START The records

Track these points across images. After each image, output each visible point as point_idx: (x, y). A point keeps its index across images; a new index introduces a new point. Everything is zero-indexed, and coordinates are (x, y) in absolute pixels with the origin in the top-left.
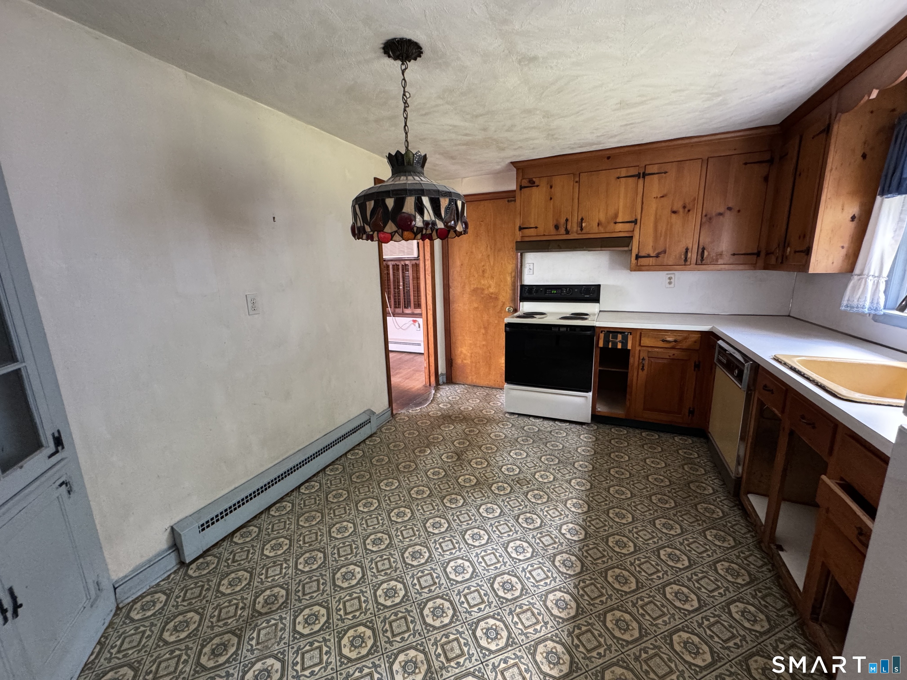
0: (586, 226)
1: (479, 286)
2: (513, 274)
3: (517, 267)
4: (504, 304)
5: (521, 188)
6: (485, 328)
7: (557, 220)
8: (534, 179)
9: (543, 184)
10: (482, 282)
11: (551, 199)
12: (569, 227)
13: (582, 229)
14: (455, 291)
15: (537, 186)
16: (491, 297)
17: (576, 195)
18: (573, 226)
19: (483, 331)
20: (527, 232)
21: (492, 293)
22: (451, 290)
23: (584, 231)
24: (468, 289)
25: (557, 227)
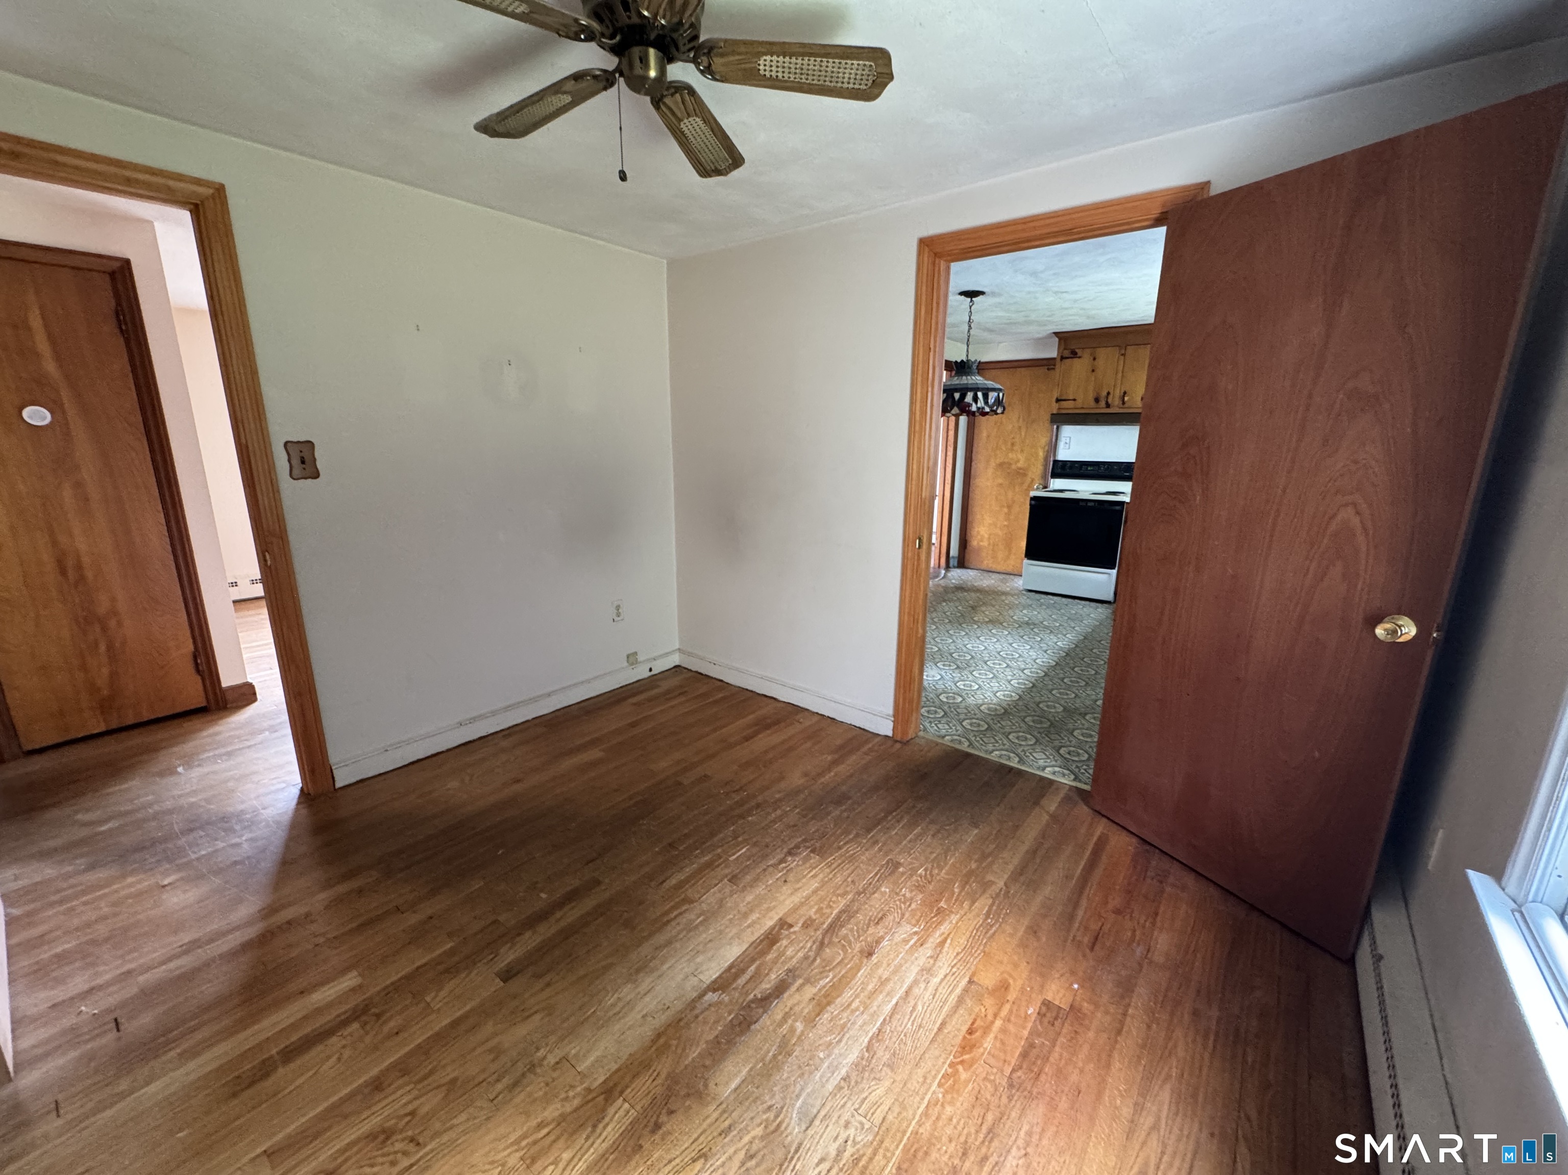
0: (1129, 400)
1: (1006, 460)
2: (1047, 448)
3: (1051, 440)
4: (1033, 480)
5: (1062, 358)
6: (1009, 507)
7: (1098, 393)
8: (1077, 350)
9: (1086, 356)
10: (1010, 455)
11: (1093, 371)
12: (1110, 401)
13: (1124, 403)
14: (979, 465)
15: (1080, 357)
16: (1018, 473)
17: (1121, 368)
18: (1115, 401)
19: (1006, 510)
20: (1064, 404)
21: (1020, 469)
22: (973, 463)
23: (1126, 405)
24: (993, 464)
25: (1097, 400)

END The records

What to work on →
Please reproduce, exactly as they appear above, the lines from the line containing "1: (479, 286)" up to and including the line containing "24: (468, 289)".

Result →
1: (479, 286)
2: (513, 274)
3: (517, 267)
4: (504, 304)
5: (521, 188)
6: (485, 328)
7: (557, 220)
8: (534, 179)
9: (543, 184)
10: (482, 282)
11: (551, 199)
12: (569, 227)
13: (582, 229)
14: (455, 291)
15: (537, 186)
16: (491, 297)
17: (576, 195)
18: (573, 226)
19: (483, 331)
20: (527, 232)
21: (492, 293)
22: (451, 290)
23: (584, 231)
24: (468, 289)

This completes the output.